Monday, May 7, 2012

True Cliches


“Don’t fight it; just accept it.”

Those words were quoted ad nauseum by Marian Stewart in my Freshman Algebra class in high school. Algebra was like a foreign language to me, and my logical mind needed to understand it, not just do it! Many of us who struggled in her class questioned things like, “What IS X? What does it mean? Why do you call it X and Y?” And often, when there was no logical answer that would satisfy us, she just looked at us with her usual patience and sense of humor, shrugged, and said, “Don’t fight it; just accept it.”

Later, the Serenity Prayer expressed some of the same truths that Mrs. Stewart understood. Reinhold Niebuhr wrote, “God, grant me the serenity to accept the things I cannot change, courage to change the things I can, and wisdom to know the difference.”

Still later, my son-in-law often theorized, “It is what it is.”  

An even earlier wise person, King Solomon, wrote in Ecclesiastes: “I have always tried my best to let wisdom guide my thoughts and actions. I said to myself, ‘I am determined to be wise.’ But it didn’t work. Wisdom is always distant and difficult to find. I searched everywhere, determined to find wisdom and to understand the reason for things.” (New Living Translation, Ecclesiastes 7:23-25)

All the wise people I have quoted were striving to understand life, to get a grasp of what they needed to know. Yet each of them understood that we have our limitations. There are some things we will never understand. Some things are beyond our ability to fix. We can change some things to make our world better, but much of it is beyond our ability to control, and most of us hate being out of control and not fully understanding where we are headed.

There is probably more anger and frustration generated from our helplessness than almost anything else. We want to know! Most of us want to direct the course of our lives and navigate our way to a safe harbor where everything is peaceful, plentiful, and comfortable, where we know exactly what is coming and we have no surprises in store. When we learn that we aren’t the ones at the helm, we generally are angry and fearful, grasping for whatever particles of our lives that we can manage to control. We have little patience with issues that don’t have a concrete answer or solution. I quote the proverbial “we”, but really it is the literary “I” that is under discussion, for these are all things that bring me anxiety.

The quotes I mentioned at the beginning are probably best summed up with the Serenity Prayer.
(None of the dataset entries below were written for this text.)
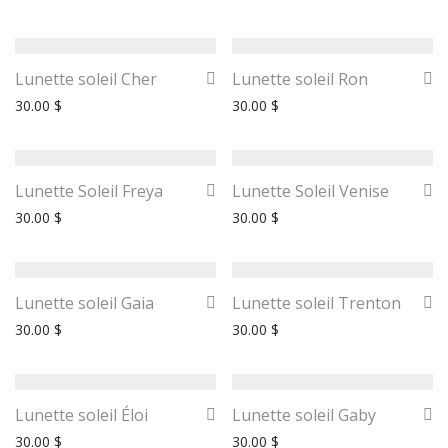
Lunette soleil Cher
Lunette soleil Ron
30.00
$
30.00
$
Lunette Soleil Freya
Lunette Soleil Venise
30.00
$
30.00
$
Lunette soleil Gaia
Lunette soleil Trenton
30.00
$
30.00
$
Lunette soleil Éloi
Lunette soleil Gaby
30.00
$
30.00
$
The balance I need (and probably you do, too) comes when I can look at my circumstances, discern the areas where I can improve or make things better, and then pray for the courage and discipline to make those changes. But beyond that, I hope and pray God gives me the discernment to “pick my battles”. I want to be wise enough to see what is beyond my ability to change, and to follow Mrs. Stewart’s advice: “Don’t fight it; just accept it.”